> Written task
Although the entries contain pictures, write out only their text, exactly as it stands.

[Items from a data source]
_ _ _ _ _ _ _

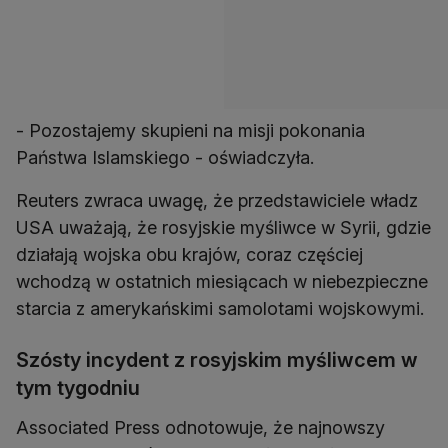
- Pozostajemy skupieni na misji pokonania
Państwa Islamskiego - oświadczyła.
Reuters zwraca uwagę, że przedstawiciele władz
USA uważają, że rosyjskie myśliwce w Syrii, gdzie
działają wojska obu krajów, coraz częściej
wchodzą w ostatnich miesiącach w niebezpieczne
starcia z amerykańskimi samolotami wojskowymi.
Szósty incydent z rosyjskim myśliwcem w
tym tygodniu
Associated Press odnotowuje, że najnowszy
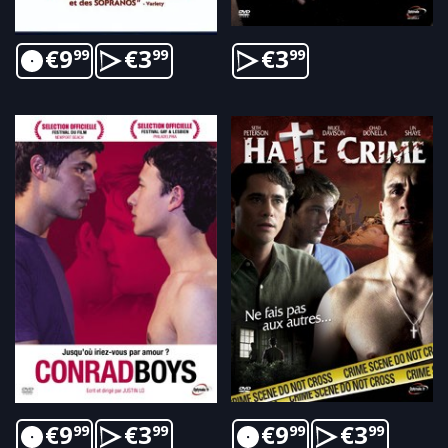
€
9
€
3
€
3
99
99
99
€
9
€
3
€
9
€
3
99
99
99
99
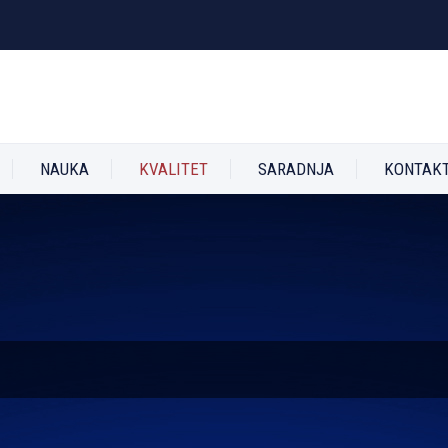
NAUKA
KVALITET
SARADNJA
KONTAK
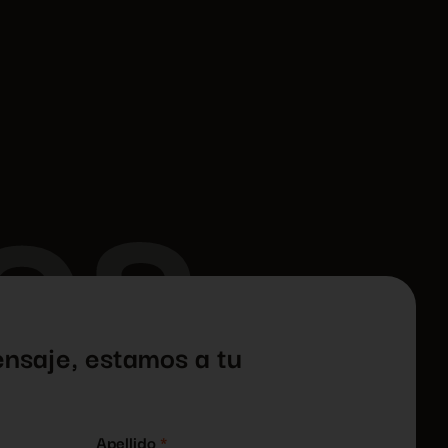
os
nsaje, estamos a tu
Apellido
*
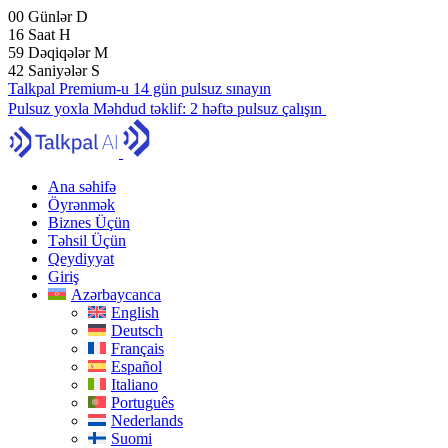
00
Günlər
D
16
Saat
H
59
Dəqiqələr
M
41
Saniyələr
S
Talkpal Premium-u 14 gün pulsuz sınayın
Pulsuz yoxla
Məhdud təklif:
2 həftə pulsuz çalışın
Ana səhifə
Öyrənmək
Biznes Üçün
Təhsil Üçün
Qeydiyyat
Giriş
Azərbaycanca
English
Deutsch
Français
Español
Italiano
Português
Nederlands
Suomi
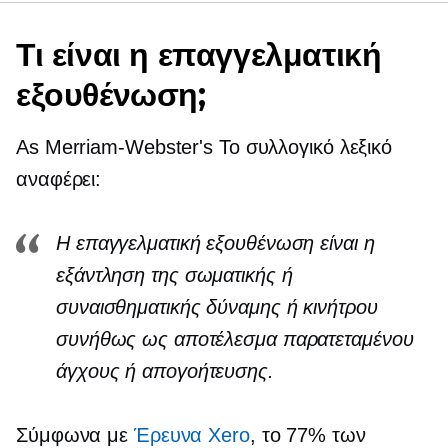
Τι είναι η επαγγελματική
εξουθένωση;
As
Merriam-Webster's
Το συλλογικό λεξικό
αναφέρει:
Η επαγγελματική εξουθένωση είναι η
εξάντληση της σωματικής ή
συναισθηματικής δύναμης ή κινήτρου
συνήθως ως αποτέλεσμα παρατεταμένου
άγχους ή απογοήτευσης.
Σύμφωνα με
Έρευνα Xero
, το 77% των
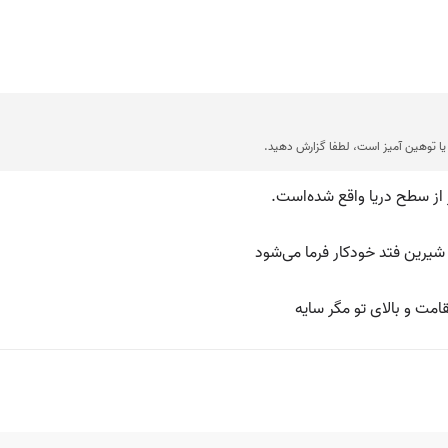
ا توهین آمیز است، لطفا گزارش دهید.
شیرین فتد خودکار فرما می‌شود
ت و بالای تو مگر سایه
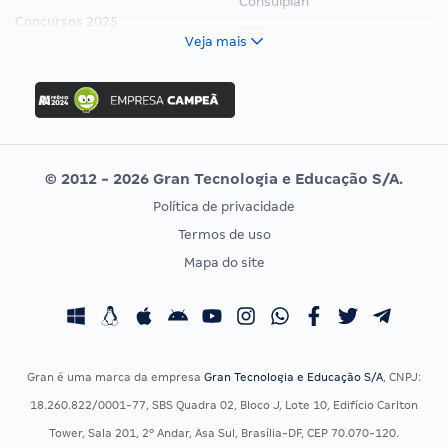
Consulplan
Concursos 2025
FCC
Veja mais
Concurso Nacional Unificado
FGV
Concurso Ibama
Idecan
Concurso MPU
Selecon
Editais publicados
Uniase
© 2012 - 2026 Gran Tecnologia e Educação S/A.
Vunesp
Política de privacidade
CONCURSOS POR PROFISSÃO
EXAME DE ORDEM
Termos de uso
Concursos Administrativos
OAB
Mapa do site
Concursos Educação
Prova OAB
Concursos Fiscais
Calendário OAB
Concursos Jurídicos
Questões OAB
Concursos Militares
Recursos OAB
Gran é uma marca da empresa
Gran Tecnologia e Educação S/A
, CNPJ:
Concursos Policiais
Exame de Ordem
18.260.822/0001-77, SBS Quadra 02, Bloco J, Lote 10, Edifício Carlton
Concursos Saúde
Tower, Sala 201, 2º Andar, Asa Sul, Brasília-DF, CEP 70.070-120.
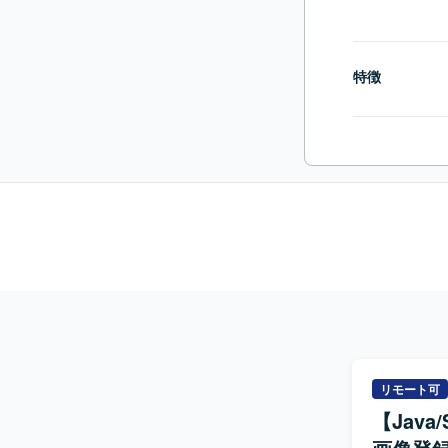
特徴
リモート可
【Java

_ _ _ _ _ _ _

> Worked solution
- Pozostajemy skupieni na misji pokonania
Państwa Islamskiego - oświadczyła.
Reuters zwraca uwagę, że przedstawiciele władz
USA uważają, że rosyjskie myśliwce w Syrii, gdzie
działają wojska obu krajów, coraz częściej
wchodzą w ostatnich miesiącach w niebezpieczne
starcia z amerykańskimi samolotami wojskowymi.
Szósty incydent z rosyjskim myśliwcem w
tym tygodniu
Associated Press odnotowuje, że najnowszy
€
9
€
3
€
3
99
99
99
€
9
€
3
€
9
€
3
99
99
99
99
NAUKA
KVALITET
SARADNJA
KONTAK
os
nsaje, estamos a tu
Apellido
*
00
Günlər
D
16
Saat
H
59
Dəqiqələr
M
41
Saniyələr
S
Talkpal Premium-u 14 gün pulsuz sınayın
Pulsuz yoxla
Məhdud təklif:
2 həftə pulsuz çalışın
Ana səhifə
Öyrənmək
Biznes Üçün
Təhsil Üçün
Qeydiyyat
Giriş
Azərbaycanca
English
Deutsch
Français
Español
Italiano
Português
Nederlands
Suomi
Τι είναι η επαγγελματική
εξουθένωση;
As
Merriam-Webster's
Το συλλογικό λεξικό
αναφέρει:
Η επαγγελματική εξουθένωση είναι η
εξάντληση της σωματικής ή
συναισθηματικής δύναμης ή κινήτρου
συνήθως ως αποτέλεσμα παρατεταμένου
άγχους ή απογοήτευσης.
Σύμφωνα με
Έρευνα Xero
, το 77% των
ا توهین آمیز است، لطفا گزارش دهید.
شیرین فتد خودکار فرما می‌شود
ت و بالای تو مگر سایه
Consulplan
Concursos 2025
FCC
Veja mais
Concurso Nacional Unificado
FGV
Concurso Ibama
Idecan
Concurso MPU
Selecon
Editais publicados
Uniase
© 2012 - 2026 Gran Tecnologia e Educação S/A.
Vunesp
Política de privacidade
CONCURSOS POR PROFISSÃO
EXAME DE ORDEM
Termos de uso
Concursos Administrativos
OAB
Mapa do site
Concursos Educação
Prova OAB
Concursos Fiscais
Calendário OAB
Concursos Jurídicos
Questões OAB
Concursos Militares
Recursos OAB
Gran é uma marca da empresa
Gran Tecnologia e Educação S/A
, CNPJ:
Concursos Policiais
Exame de Ordem
18.260.822/0001-77, SBS Quadra 02, Bloco J, Lote 10, Edifício Carlton
Concursos Saúde
Tower, Sala 201, 2º Andar, Asa Sul, Brasília-DF, CEP 70.070-120.
特徴
リモート可
【Java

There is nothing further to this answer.